Diskussion um Studiengebühren:"Ohne Ersatz bräche Chaos aus"

Mit dem Geld hat er viele neue Stellen geschaffen, Projekte gestartet und die Studienberatung intensiviert. Hochschul-Präsident Kortstock sieht die aktuelle Debatte um die Abschaffung der Studiengebühren mit Sorgen. Sollten sie abgeschafft werden, sei es an der Politik, für Kompensation zu sorgen.

Sebastian Krass

Diskussion um Studiengebühren: 8,5 Millionen Euro bringen die Studiengebühren der Hochschule für angewandte Wissenschaften in München jedes Jahr ein.

8,5 Millionen Euro bringen die Studiengebühren der Hochschule für angewandte Wissenschaften in München jedes Jahr ein.

(Foto: Alessandra Schellnegger)

Michael Kortstock, 58, ist seit 2008 Präsident der Hochschule für angewandte Wissenschaften München (HM), früher Fachhochschule. In diesem Sommer wurde der Elektrotechniker für weitere vier Jahre bestätigt. Seit diesem Wintersemester hat die HM erstmals mehr als 17.000 Studenten, sie ist mit Abstand die größte Hochschule ihrer Art in Bayern und die zweitgrößte in Deutschland, nach Köln.

SZ: Herr Kortstock, am Montag hat der Verfassungsgerichtshof ein Volksbegehren gegen Studiengebühren - oder Studienbeiträge, wie sie offiziell heißen - zugelassen, seitdem ist die Landespolitik in Aufruhr. Wie erleben Sie die Debatte?

Michael Kortstock: Mit großer Sorge. Wir haben aus Studienbeiträgen Einnahmen von etwa 8,5 Millionen Euro pro Jahr, die werden bei uns absolut zielgerichtet eingesetzt. Wir haben 113 Stellen geschaffen und viele einzelne Projekte gestartet, etwa für eine intensivere Studienberatung oder um die Abbrecherquote zu senken.

Und was passiert, wenn die Studiengebühren wegfallen?

Viele Projekte sind auf lange Sicht angelegt, die müssen weiter finanziert werden. Außerdem haben wir den Vertrauensschutz gegenüber unseren Mitarbeitern. Wenn wir all das zu guten Teilen ohne Kompensation aus dem Globalbudget bezahlen müssten, würde Chaos ausbrechen.
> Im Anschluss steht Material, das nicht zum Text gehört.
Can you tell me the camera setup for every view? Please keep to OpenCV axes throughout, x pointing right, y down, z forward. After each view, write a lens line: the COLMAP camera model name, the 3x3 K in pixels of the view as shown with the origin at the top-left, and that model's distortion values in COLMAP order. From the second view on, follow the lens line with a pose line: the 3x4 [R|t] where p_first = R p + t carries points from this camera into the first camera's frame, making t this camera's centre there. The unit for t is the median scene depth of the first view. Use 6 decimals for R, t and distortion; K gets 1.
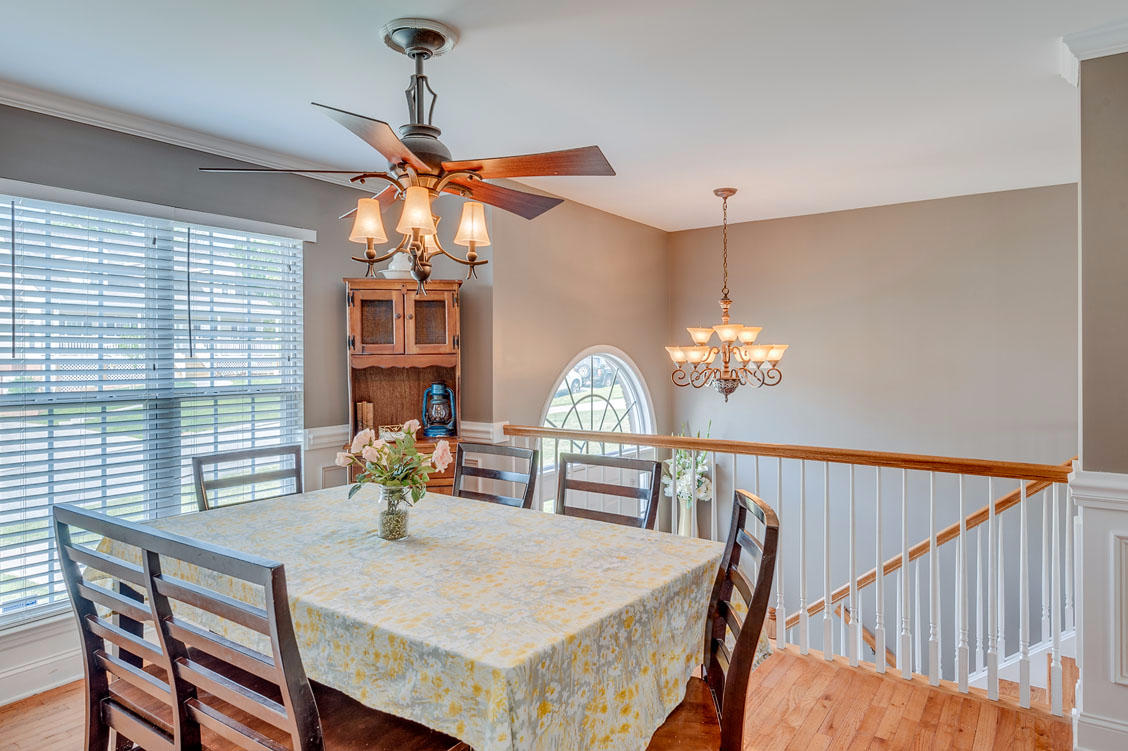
lens RADIAL K [[688.8, 0, 565.3], [0, 688.8, 365.1], [0, 0, 1]] dist [-0.001501, -0.000846]
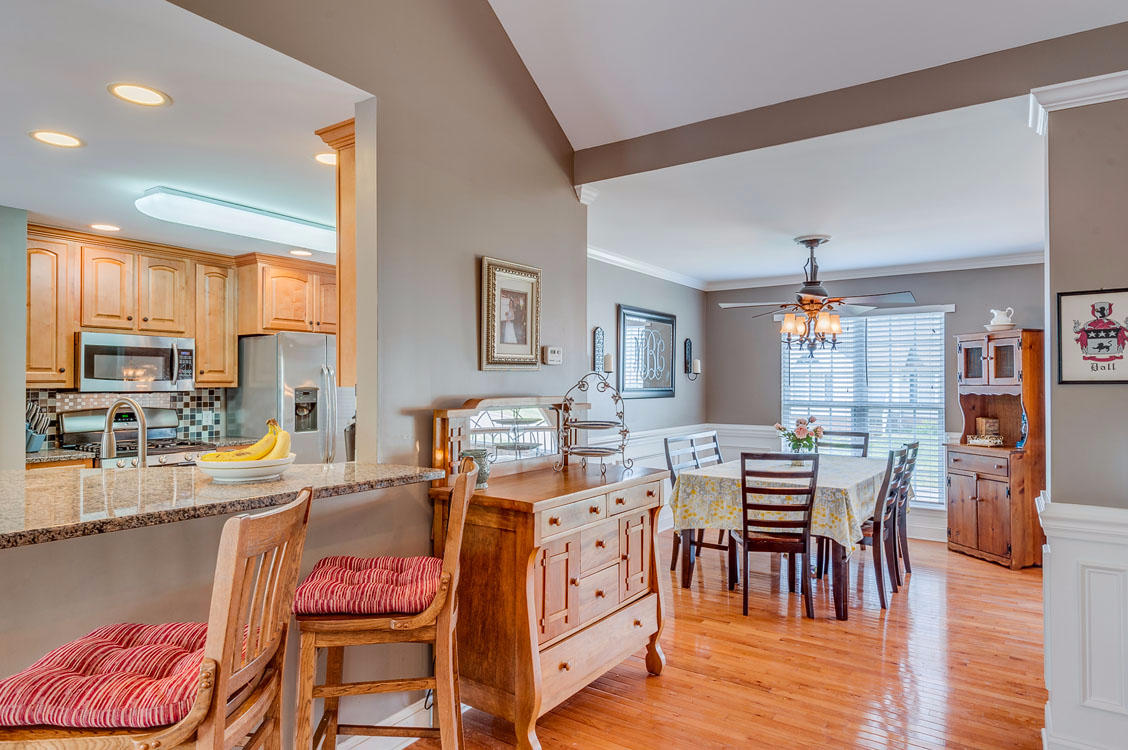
lens RADIAL K [[569.0, 0, 564.0], [0, 569.0, 375.0], [0, 0, 1]] dist [-0.001310, -0.000532]
pose [[0.056422, -0.007229, -0.998381, 1.074100], [-0.012193, 0.999894, -0.007929, -0.019854], [0.998333, 0.012621, 0.056328, 0.074744]]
Es werden aber auch viele kleinere Sachen aus Studiengebühren bezahlt. Wenn Bibliotheken früher schließen, ist das bedauerlich, aber verkraftbar. Wie viel Prozent Kompensation bräuchten Sie, um Chaos zu verhindern?

Eigentlich brauchen wir 100 Prozent, weil wir das Geld ja sinnvoll ausgeben. Aber ich weiß, dass man in anderen Bundesländern, in denen die Studienbeiträge abgeschafft wurden, von 80 Prozent ausgegangen ist. Das ist die absolute Untergrenze, weniger wäre sehr, sehr gefährlich. Und ganz wichtig ist, dass wir über eine langfristige Kompensation reden, nicht nur über ein Abfedern von einem Jahr. Andernfalls kommt das Chaos dann in einem Jahr.

Vermissen Sie beim Agieren der Koalition die nötige Verlässlichkeit?

Als in anderen Ländern die Beiträge gekippt wurden, habe ich schon gesagt, dass die Debatte auch in Bayern in Gang kommen wird. Jetzt ist durch das Volksbegehren viel Druck im Kessel. Aber dass es so schnell gehen könnte, habe ich nicht erwartet. Wir haben dauerhafte Stellen aus Studienbeiträgen ja in Abstimmung mit dem Ministerium geschaffen. Andererseits haben wir Zielvereinbarungen mit dem Ministerium, mit Verpflichtungen in beide Richtungen, die wurden auch eingehalten. Darüber werden wir 2013 neu verhandeln.

Könnten harte Verhandlungen werden.

Vielleicht. Aber wenn die Beiträge fallen sollten, kann man die Verlässlichkeit der Politik an der Kompensation prüfen. Wenn kein signifikant höherer Betrag aus dem Staatshaushalt an die Hochschulen geht, dann müssen die Erwartungen an die Hochschulen eben heruntergeschraubt werden.